** TEXT SEGMENT **

+ + +

On 17 May 1943 the ships of Force X rejoined the Allied cause as part of the Free French. On 3 July 1943 she sailed via the Suez Canal around the Cape of Good Hope to Dakar. On 22 July Suffren rescued two survivors of the British merchantman City of Canton, which was torpedoed five days earlier by German submarine off Beira, Mozambique. By August she was at Dakar. After a brief upgrading to her AA batteries she was deployed into the anti-raider barrier. Her first patrol started on 18 September 1943 returning on 23 September. She made eleven patrols by 9 March 1944. Suffren arrived in Casablanca on 17 April 1944 and was deactivated. She underwent a modernization refit lasting to 21 April 1945 at which time she sailed for Oran, Algeria then moved on to Toulon for another refit. On 24 June 1944 she sailed for Diego-Suarez with equipment for the battleship . Then proceeding to Colombo, Ceylon where she disembarked a light intervention unit before returning to Toulon arriving on 26 August. On 12 September 1945 she departed for French Indochina.

=== Postwar service ===
Suffren arrived at Saigon on 19 October with 440 military personnel. After disembarking her passengers she embarked personnel who had been in Indochina since before the war. She departed on 27 October for France. She arrived at Toulon on 21 November. She again departed Toulon on 9 February 1946 for French Indochina arriving at Saigon on 25 February. On 20 March she sailed for Ha Long Bay and was present for a naval review on the 24th. She spent her time between Saigon and Ha Long Bay with visits to Shanghai, Hong Kong and Chinwangtao to repatriate troops left in China. She was wrongly alleged to have participated in the shelling of the Vietnamese port of Haiphong on 23 November 1946, an event that caused over six thousand casualties and contributed to the start of the First Indochina War; three avisos were the actual perpetrators. She finally departed Saigon on 18 February arriving at Toulon on 24 March 1947.

+ + +

** TASK REQUIREMENTS **
In the "Postwar service" section of the text on Suffren, list every place the ship is said to have arrived at or to have visited, using those words or "arriving at" and "visits to". The rows after this point are separate material, unrelated to the text on Suffren.

** DATASET CONTENT **
+ + +

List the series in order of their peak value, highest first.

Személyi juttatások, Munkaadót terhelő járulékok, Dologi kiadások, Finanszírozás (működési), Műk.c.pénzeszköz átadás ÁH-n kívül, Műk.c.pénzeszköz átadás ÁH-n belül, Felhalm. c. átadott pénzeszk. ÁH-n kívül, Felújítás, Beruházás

+ + +

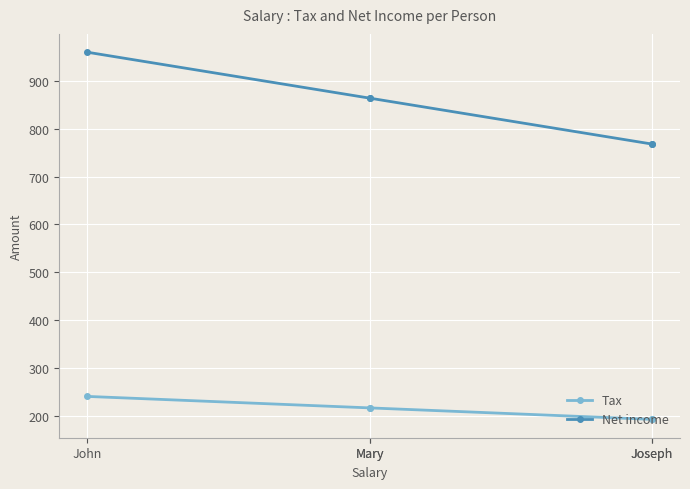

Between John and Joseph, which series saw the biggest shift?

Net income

+ + +

** SOLVED PROBLEM **
Saigon, Toulon, Shanghai, Hong Kong, Chinwangtao